Franco-German energy cooperation – from a joint declaration to measurable results
by Georg Zachmann on 7th February 2013
At the celebrations of the 50th anniversary of the Elysée treaty the Franco-German Council of ministers issued a joint declaration on guidelines for future cooperation [link]. The document called, in the expectable diplomatic language, for a closer Franco-German cooperation in the energy sector.
But is there policy space for a new initiative of Franco-German energy cooperation when coordination of energy policies is already high on the European agenda? In fact, energy was one of the earliest issues of European collaboration (European Coal and Steel Community, Euratom). And the EU continues to strive for the internal market and a European approach to energy security of supply.
But, space for improving Franco-German energy cooperation remains large. Despite all European initiatives France and Germany have in the last 50 years consistently resisted to engage into a deep cooperation on energy issues. Both countries were so far largely unwilling to work together when cooperation required surrendering sovereignty over their respective energy sectors. Different national priorities and preconditions remained the basis for very different energy policy choices. Only in very few areas – such as European climate policy – cooperation allowed a joint policy to be more than the sum of its parts. In other areas national policies merely coexist without reaping obvious benefits from cooperation. The planning and funding of electricity transmission networks, for example, remains national. The lack of coordination leads to underbuilding the transmission capacities needed for effectively pooling volatile local power sources such as wind solar and hydro. Even more, there is also a number of national energy policies with adverse spillovers on neighbors: Attempts to use energy pricing to gain competitiveness vis-à-vis other countries are undermining energy efficiency policies and the single market idea of using power where it is most valuable. Unpredictable policy changes to redesign the power plant park affect electricity prices, investments and hence supply security throughout Europe. The strong use of uncoordinated national incentives for supporting generation assets (capacity mechanisms, feed-in tariffs) leads to a costly overbuilding of generation assets. [The high level of implicit support to some technologies (renewables, nuclear) makes other technologies needed for system security less competitive (e.g., gas turbines). Consequently, several individual member states including Germany and France are considering an uncoordinated introduction of national incentives for those technologies.]. All this increases the cost of electricity for citizens and industry above what could be achieved in a well-coordinated system.
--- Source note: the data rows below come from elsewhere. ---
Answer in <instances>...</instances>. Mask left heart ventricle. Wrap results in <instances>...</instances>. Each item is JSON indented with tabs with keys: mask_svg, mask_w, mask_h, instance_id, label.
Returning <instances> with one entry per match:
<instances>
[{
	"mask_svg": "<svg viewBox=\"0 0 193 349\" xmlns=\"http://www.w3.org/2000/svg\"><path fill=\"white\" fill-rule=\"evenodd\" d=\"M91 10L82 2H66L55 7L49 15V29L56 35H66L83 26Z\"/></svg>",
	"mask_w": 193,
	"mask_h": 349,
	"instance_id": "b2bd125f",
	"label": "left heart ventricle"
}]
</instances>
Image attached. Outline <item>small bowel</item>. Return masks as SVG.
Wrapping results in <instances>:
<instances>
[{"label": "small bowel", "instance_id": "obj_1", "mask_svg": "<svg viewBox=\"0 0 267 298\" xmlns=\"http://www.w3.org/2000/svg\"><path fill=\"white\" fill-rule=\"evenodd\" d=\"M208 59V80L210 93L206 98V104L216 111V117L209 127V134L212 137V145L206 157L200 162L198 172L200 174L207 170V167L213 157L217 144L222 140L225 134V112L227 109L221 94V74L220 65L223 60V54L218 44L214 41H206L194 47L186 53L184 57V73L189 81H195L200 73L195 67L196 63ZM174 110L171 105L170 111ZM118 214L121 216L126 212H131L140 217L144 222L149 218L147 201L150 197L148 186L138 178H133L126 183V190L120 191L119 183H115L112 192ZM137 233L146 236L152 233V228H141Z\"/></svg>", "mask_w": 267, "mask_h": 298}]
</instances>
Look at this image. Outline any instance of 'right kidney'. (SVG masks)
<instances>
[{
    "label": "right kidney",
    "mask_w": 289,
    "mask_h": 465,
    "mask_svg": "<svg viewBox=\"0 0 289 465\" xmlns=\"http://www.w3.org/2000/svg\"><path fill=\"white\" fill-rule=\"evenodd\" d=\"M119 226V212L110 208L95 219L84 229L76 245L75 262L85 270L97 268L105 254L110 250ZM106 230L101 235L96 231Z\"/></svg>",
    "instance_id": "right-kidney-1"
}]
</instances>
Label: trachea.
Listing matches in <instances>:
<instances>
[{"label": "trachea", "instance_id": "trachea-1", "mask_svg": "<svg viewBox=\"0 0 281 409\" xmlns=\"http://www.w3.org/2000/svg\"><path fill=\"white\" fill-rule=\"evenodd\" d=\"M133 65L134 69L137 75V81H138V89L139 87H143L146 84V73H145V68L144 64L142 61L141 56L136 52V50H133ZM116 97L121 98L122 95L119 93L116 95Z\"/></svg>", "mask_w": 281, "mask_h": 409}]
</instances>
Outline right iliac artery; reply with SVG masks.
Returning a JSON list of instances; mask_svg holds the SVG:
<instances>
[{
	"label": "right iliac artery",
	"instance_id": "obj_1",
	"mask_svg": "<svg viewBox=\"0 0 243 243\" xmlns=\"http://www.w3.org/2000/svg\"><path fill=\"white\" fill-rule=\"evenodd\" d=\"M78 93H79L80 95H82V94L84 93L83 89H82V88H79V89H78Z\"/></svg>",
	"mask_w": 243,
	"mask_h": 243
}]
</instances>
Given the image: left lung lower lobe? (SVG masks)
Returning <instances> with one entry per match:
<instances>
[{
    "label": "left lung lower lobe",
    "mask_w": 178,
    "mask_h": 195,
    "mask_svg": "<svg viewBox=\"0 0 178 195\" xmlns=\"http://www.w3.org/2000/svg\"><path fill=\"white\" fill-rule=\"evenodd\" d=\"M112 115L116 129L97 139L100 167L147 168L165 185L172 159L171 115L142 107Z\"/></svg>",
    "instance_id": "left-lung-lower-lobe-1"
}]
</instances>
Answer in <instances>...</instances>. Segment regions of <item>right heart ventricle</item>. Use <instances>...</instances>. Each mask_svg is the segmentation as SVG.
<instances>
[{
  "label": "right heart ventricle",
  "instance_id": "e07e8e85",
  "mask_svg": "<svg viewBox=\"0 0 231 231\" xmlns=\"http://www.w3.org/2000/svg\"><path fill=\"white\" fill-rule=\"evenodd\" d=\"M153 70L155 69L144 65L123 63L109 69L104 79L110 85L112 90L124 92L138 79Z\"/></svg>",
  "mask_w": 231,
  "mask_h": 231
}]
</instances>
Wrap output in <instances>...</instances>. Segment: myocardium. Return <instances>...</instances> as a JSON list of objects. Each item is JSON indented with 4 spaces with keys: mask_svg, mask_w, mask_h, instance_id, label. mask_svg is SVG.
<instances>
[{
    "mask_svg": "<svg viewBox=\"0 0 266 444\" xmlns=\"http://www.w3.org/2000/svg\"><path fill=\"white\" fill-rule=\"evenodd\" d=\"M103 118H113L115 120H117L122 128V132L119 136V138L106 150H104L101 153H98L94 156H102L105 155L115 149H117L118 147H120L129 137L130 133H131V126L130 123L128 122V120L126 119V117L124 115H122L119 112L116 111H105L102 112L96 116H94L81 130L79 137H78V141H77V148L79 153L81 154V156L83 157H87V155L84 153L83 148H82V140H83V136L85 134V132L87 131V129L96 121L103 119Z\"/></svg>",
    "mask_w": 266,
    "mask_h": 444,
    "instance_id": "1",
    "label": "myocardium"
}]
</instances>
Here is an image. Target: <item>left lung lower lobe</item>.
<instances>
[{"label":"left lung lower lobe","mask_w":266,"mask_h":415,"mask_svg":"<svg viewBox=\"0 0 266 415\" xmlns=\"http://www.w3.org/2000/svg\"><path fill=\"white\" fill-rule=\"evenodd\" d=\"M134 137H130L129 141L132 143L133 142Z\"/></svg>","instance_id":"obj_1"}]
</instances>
Under these circumstances closer cooperation could produce measurable benefits for the citizens of France and Germany by reducing the cost of energy for final customers and industry as well as improving the international competitiveness of European energy technology providers. But for this to happen, small progress on issues everyone could agree on or spending large sums of money on symbolic projects will not be enough.
In the past, the benefits of more coordination on critical issues such as transmission system operation and planning, renewables support or funding for rarely used power plants have not been perceived big enough to outweigh the significant political and transaction costs. However, recent developments (unbundling, renewables, increased cross-border trade) have substantially increased the value of greater coordination. Thus, it is the right time to envisage a bolt step towards increased cooperation. If they want to, France and Germany could become the avant-garde of cross-border energy cooperation in continental Europe and could thus set the standards for Europe. What would happen if a joint Franco-German renewable support scheme or a joint capacity mechanism would be proposed? Or if Germany and France encourage their electricity system operators to merge in order to effectively deal with electricity transmission between the Baltic Sea and the Mediterranean? Or if France and Germany agree on a consistent proposal for a joint market design that allows full decarbonisation by 2050?
Many continental European countries will be unable to resist the advantages of joining such a strong cooperation if France and Germany could positively sort out the important redistributive effects involved in these questions in order to share the benefits of cooperation. And the Elysée treaty could once more become a catalyst for more European integration to the benefit of its people.